◆ Information supplied ◆
-=-=-

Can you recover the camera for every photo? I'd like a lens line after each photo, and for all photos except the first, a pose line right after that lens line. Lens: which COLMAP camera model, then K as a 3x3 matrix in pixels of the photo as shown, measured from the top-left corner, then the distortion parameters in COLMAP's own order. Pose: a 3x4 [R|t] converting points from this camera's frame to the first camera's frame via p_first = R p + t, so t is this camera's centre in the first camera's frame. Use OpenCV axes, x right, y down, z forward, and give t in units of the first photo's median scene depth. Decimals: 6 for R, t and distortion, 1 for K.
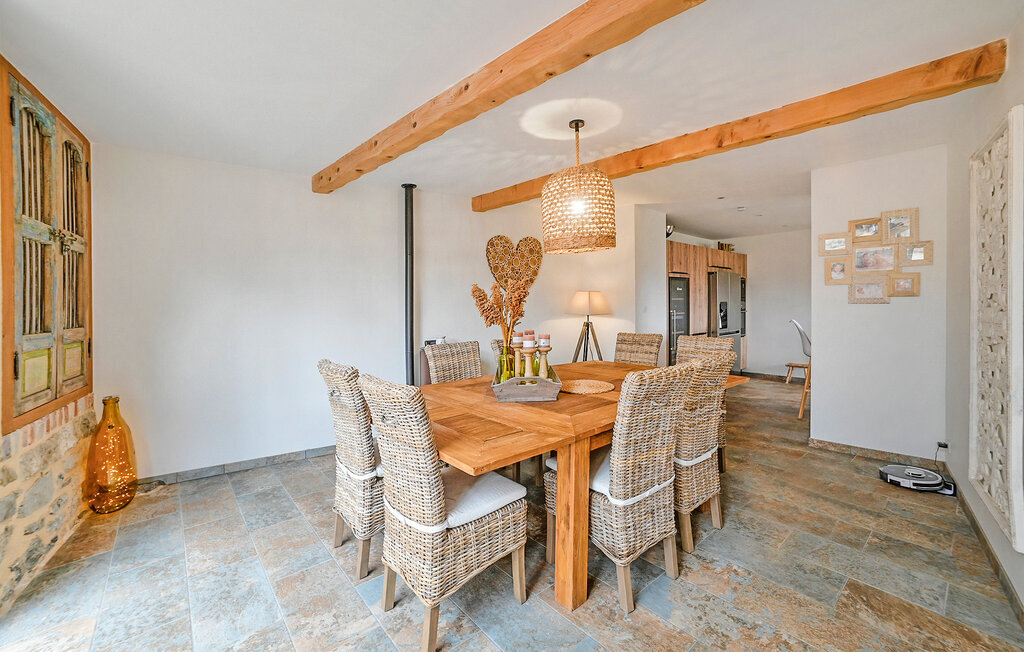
lens RADIAL K [[416.0, 0, 515.8], [0, 416.0, 311.4], [0, 0, 1]] dist [-0.044347, 0.027945]
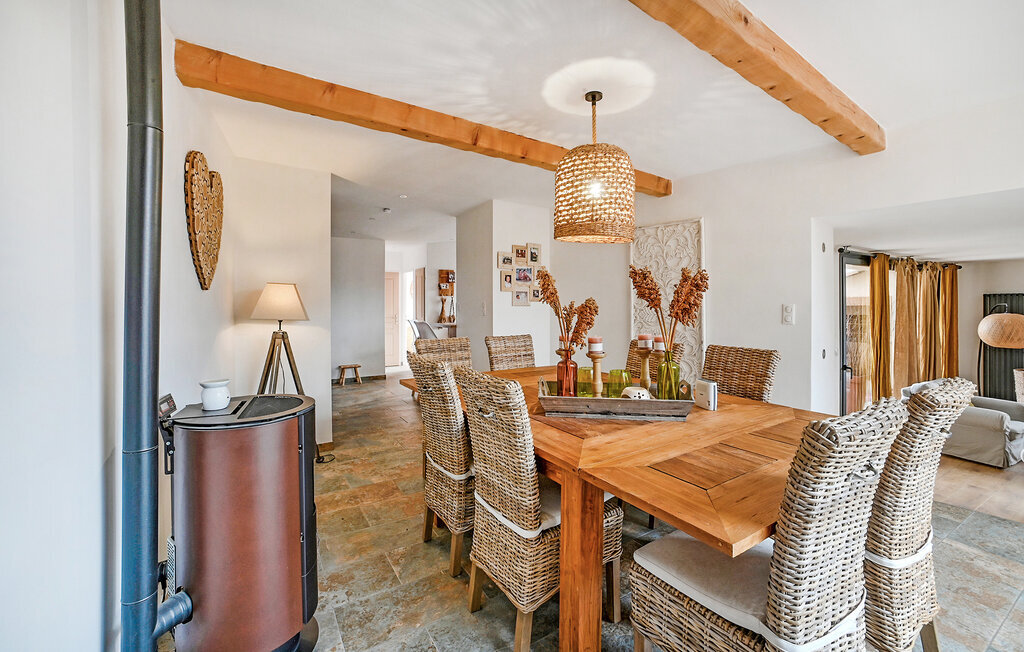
lens RADIAL K [[416.0, 0, 515.8], [0, 416.0, 311.4], [0, 0, 1]] dist [-0.044347, 0.027945]
pose [[0.172019, -0.008409, 0.985058, -0.607811], [0.016571, 0.999847, 0.005641, -0.005280], [-0.984954, 0.015353, 0.172132, 0.832660]]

-=-=-

◆ Task to complete ◆
I'd like the data above duplicated exactly, with no pictures included.

◆ Your solution ◆
Can you recover the camera for every photo? I'd like a lens line after each photo, and for all photos except the first, a pose line right after that lens line. Lens: which COLMAP camera model, then K as a 3x3 matrix in pixels of the photo as shown, measured from the top-left corner, then the distortion parameters in COLMAP's own order. Pose: a 3x4 [R|t] converting points from this camera's frame to the first camera's frame via p_first = R p + t, so t is this camera's centre in the first camera's frame. Use OpenCV axes, x right, y down, z forward, and give t in units of the first photo's median scene depth. Decimals: 6 for R, t and distortion, 1 for K.
lens RADIAL K [[416.0, 0, 515.8], [0, 416.0, 311.4], [0, 0, 1]] dist [-0.044347, 0.027945]
lens RADIAL K [[416.0, 0, 515.8], [0, 416.0, 311.4], [0, 0, 1]] dist [-0.044347, 0.027945]
pose [[0.172019, -0.008409, 0.985058, -0.607811], [0.016571, 0.999847, 0.005641, -0.005280], [-0.984954, 0.015353, 0.172132, 0.832660]]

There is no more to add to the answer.